I think I get the direction of what you are trying to say with this.  And sharing hard won knowledge is always a positive thing.  Though I think the title leads to a summary hypothesis that is not met satisfactorily by the organization of the evidence presented. The solution is unclear.   Basically you should 1. Tell us what you are going to tell us.  2. Tell us. 3. Summarize what you just told us.  And your information should be organized so that those with the problem you are speaking of can develop an effective plan to deal with the problem by using a tested plan with a repeatable outcome and a clearly defined end goal.
I deal with about 20 tons of poop annually with my sheep, dogs, chickens and until recently, horses.  My idea was a tried and tested farm method of putting each year of poop into a pile and letting it sit for three years.  At the end of three years I mix up the pile and hire a manure spreader to spray it evenly on my land.  So I am constantly dealing with 60 tons of manure, three 20 ton piles and a regular source of natural mulch and nitrogen to enrich my organic pastures for harvest and grazing.  This plan presents the problem, the plan and the solution.
Now what I like about your idea is that the chickens can be organized on top of the manure piles and help aerate and enrich the process of breaking down so that there is a faster, more thorough reduction of  ‘hot poop’.  So your ideas advances my solution of using it as field fertilizer and enhances the result.  So you have helped me!  
May I suggest that when you write your next article, think beyond a great title.  Develop the problem.  Articulate a well thought out solution that anyone can follow.  Give reasons why you are doing what you are doing along the way to clarify the science of your method and then give a reduction of the whole process into a Summary of your hypothesis.  It may take several times through to get it clear and well articulated but it is worth the time!  You can go back and edit unclear statements at any time.  And we appreciate your help!
Thank you!


----------



## Legamin (Jan 24, 2022)

Mini Horses said:


> Once visiting a poultry farm -- yep, the houses with thousands -- I noticed a well built compost bin.  It was full of litter from the houses, as well as some expired chicken carcasses   Viewed it and the big thermometer that was used in the pile, then asked what they did with it -- spread on fields, etc.   Nope, a cattle farmer collected it and mixed with the feed he gave the feeders.   WOW.
> 
> Now there are a few large poultry farms within easy drive and some do spread the litter on their fields in winter/spring and/or sell to other farmers for that.  It does stink!  But if put out correctly and allowed to age, does grow things nicely.    You have to be quite careful of grasses growing in the general vicinity of a poultry house as the nitrogen level can be so high as to poison some grazing animals -- horses for one -- if that is their only grass source.  Next to those houses it can be quite concentrated.  In fact, a large pile of this litter can kill everything around it...too much can be bad.
> 
> Yep, if some people saw what a chicken can/will eat, they'd never eat an egg!


I have to say that I would never eat the meat from any cow that was fed litter, garbage and dead decomposed chicken carcasses.  That mix of bacteria’s cannot be healthy for a balanced rumen.  My bet is that he had some substandard animals as a result.  Chickens on the other hand are omnivores…cows are decidedly NOT omnivores.  They are herbavores with a very delicate rumen.


----------



## Legamin (Jan 24, 2022)

Fishychix said:


> I keep my rabbits in their own cages in the chicken run.
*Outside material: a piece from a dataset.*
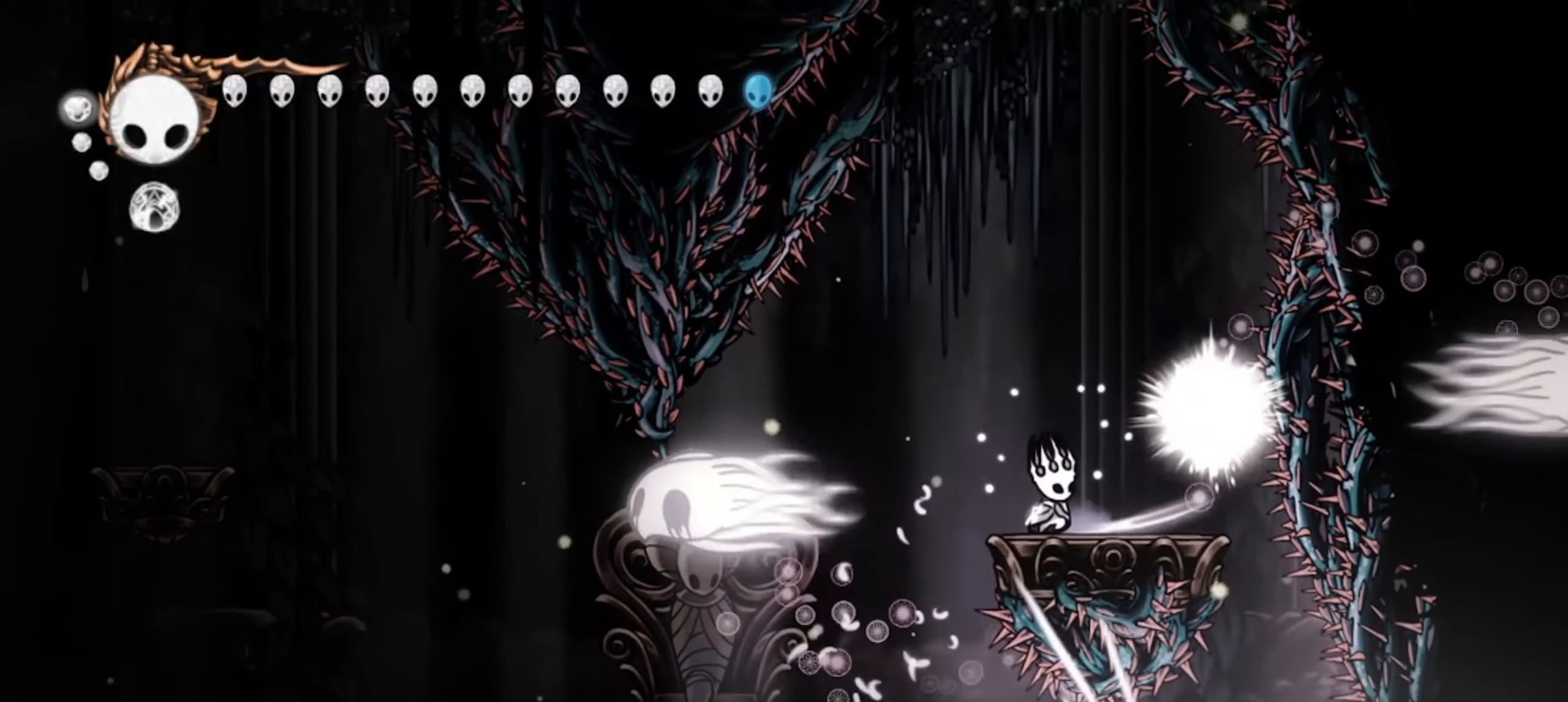
{"keys": ["left"], "events": [[17, "x", "down"], [117, "x", "up"], [200, "left", "down"], [200, "right", "up"]]}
Kind of like a raken house, but a raken run, I guess. The chickens take care of the rabbit poo.
> Its pretty much impossible to keep the dog out of the chicken poo, and in turn I can only imagine they eat the dog’s poo too. When it’s time to clean the coop, I put it in the run. When it’s time to clean that, I put it in the compost pile. Same with the quail poo, except theirs just drops straight down into a collection bin, which, according to the dog, is a dinner bowl 🙄🙄🙄


I find it amazing that a dog thinks chicken poop “tastes just like chicken!”  But that seems to be a universal truth.  This is why farmers NEVER kiss their dogs on the mouth!  (Of course I have seen people who watch their dog like their back side parts and then jump up and lick their owner’s mouth….maybe it’s all the same to them!  That’s one I just can’t figure!


----------



## Alaskan (Jan 24, 2022)

Legamin said:


> I have to say that I would never eat the meat from any cow that was fed litter, garbage and dead decomposed chicken carcasses.  That mix of bacteria’s cannot be healthy for a balanced rumen.  My bet is that he had some substandard animals as a result.  Chickens on the other hand are omnivores…cows are decidedly NOT omnivores.  They are herbavores with a very delicate rumen.


I would never consider a cow's rumen to be delicate. 

A horse's digestive tract is delicate...  but not a cow's.

I think the smaller rumen on a goat makes it less hardy than the rumen on a cow.  

I have never had sheep.


----------



## Legamin (Jan 24, 2022)

greybeard said:


> It's called 'natural protein' or NPP-non-plant protein, and many feeds use it.
> I don't agree with the feeding of plain old composted chicken crap but it is fairly common in the cattle end of things. It has to be cured, under roof and out of the weather, and from all accounts, takes on what has been described as a 'chocolate odor' once it's cured.
> 
> You will find feather meal in all sorts of different feeds and protein tubs..lick tubs. It's hydrolyzed to break it down so the nitrogen levels are pretty consistent and protein more readily available.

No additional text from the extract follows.